P.G. :  Mes patients sont des individus exceptionnels en situation de handicap. Parce qu’ils ont des pathologies très lourdes de type tétraplégies et associées, ils demandent davantage d’attention que des athlètes valides et l’accompagnement se fairefait vraiment au quotidien, heure par heure. C’est-à -dire que tout ne tourne pas autour du sport. D’un côté, je dois faire en sorte que la pathologie ne nuise pas à l’entraînement et je dois participer à soulager les petits maux quotidiens liés à la pathologie, le tout en lien étroit avec le médecin de l’équipe. Je travaille aussi avec les ergothérapeutes de manière à adapter les fauteuils et optimiser les déplacements et le confort. 

Et, de l’autre côté, je participe de la préparation physique des athlètes. Par exemple, comme les athlètes dont je m’occupe sont en fauteuil, je travaille beaucoup sur la préparation des épaules, du cou et du rachis pour éviter les blessures. De manière transverse, je dois rester attentif à ce que la charge physique ne soit pas trop importante de manière à éviter le surentraînement.  Et, il y a aussi une part d’accompagnement sur le plan mental.

Mon Kiné et moi : C’est aussi une grande aventure humaine…

P.G. : Absolument.  C’est extrêmement fort sur le plan humain. On ne peut pas rester détaché ! En tant que kiné auprès des athlètes, on leur prodigue des soins qui touchent parfois à l’intime et les barrières explosent rapidement. Dès que l’on se met à considérer les sportifs comme des patients, on préfère vite les considérer comme des amis. À partir de là, on noue des liens étroits et on fait tous partie de l’équipe, dans les victoires comme dans les défaites. 

Mon Kiné et moi : Pouvez-vous nous raconter une journée de match aux JO de Tokyo ?

P.G. : Le matin, avant de partir, c’est quartier libre. Je m’occupe de faire des soins de détente et de concentration auprès des athlètes qui le souhaitent. Je prodigue des massages préparatoires notamment aux épaules et j’écoute beaucoup aussi ! 

Ensuite, nous déjeunons tous ensemble. 

Puis, c’est le moment de partir vers la salle où aura lieu le match. Il y a là un gros travail d’accompagnement, on porte les affaires, on fait de la manutention, on aide les athlètes à monter dans le bus, à s’installer, à en redescendre. 

Arrivés sur place, on installe les scotchs qui permettent de maintenir les athlètes  sur leur fauteuil pendant le match.

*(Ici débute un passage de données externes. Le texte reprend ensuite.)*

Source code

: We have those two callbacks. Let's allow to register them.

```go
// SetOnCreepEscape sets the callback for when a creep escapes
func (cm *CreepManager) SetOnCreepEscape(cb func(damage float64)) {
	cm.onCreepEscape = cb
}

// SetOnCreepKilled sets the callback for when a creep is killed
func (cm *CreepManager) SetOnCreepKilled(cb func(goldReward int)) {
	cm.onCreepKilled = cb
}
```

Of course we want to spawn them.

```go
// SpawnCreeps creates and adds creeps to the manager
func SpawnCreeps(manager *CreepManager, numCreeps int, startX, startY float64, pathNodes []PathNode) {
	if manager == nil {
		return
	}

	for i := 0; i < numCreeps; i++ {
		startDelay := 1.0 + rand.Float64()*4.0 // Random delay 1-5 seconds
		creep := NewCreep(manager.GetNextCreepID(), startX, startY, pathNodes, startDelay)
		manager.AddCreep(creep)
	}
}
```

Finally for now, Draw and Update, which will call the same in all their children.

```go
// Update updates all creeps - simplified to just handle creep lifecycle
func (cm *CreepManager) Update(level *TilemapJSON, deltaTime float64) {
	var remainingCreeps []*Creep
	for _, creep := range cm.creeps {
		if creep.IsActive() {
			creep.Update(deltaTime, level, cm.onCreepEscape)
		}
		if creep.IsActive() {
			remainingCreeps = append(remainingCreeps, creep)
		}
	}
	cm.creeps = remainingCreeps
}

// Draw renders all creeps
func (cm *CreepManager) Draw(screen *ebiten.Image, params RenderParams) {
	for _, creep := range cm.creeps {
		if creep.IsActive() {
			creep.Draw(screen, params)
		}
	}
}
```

Puis, on pratique des échauffements spécifiques individuellement et collectivement. Je m’occupe également de prendre en charge les petites douleurs, les contractures qui se seraient faites pendant le transport. 

Durant le match, je m’occupe des athlètes pendant les quart temps pour des moments de récupération et de soulagement d’éventuelles douleurs. Il m’arrive parfois de relever des sportifs sur le terrain.

À la fin du match, on commence la récupération dès les vestiaires. Puis, on rentre à l’hôtel avec le même travail de manutention qu’à l’aller. Sur place, les athlètes mangent à tour de rôle de manière à effectuer un roulement pour que je puisse m’occuper de chacun. Ce moment est à la fois consacré  à des soins de thérapie manuelle qu’à beaucoup de partage et d’écoute pour debriefer la journée. Ma journée se termine rarement avant 23h après une journée très riche où l’entraide et le collectif ont été essentiels.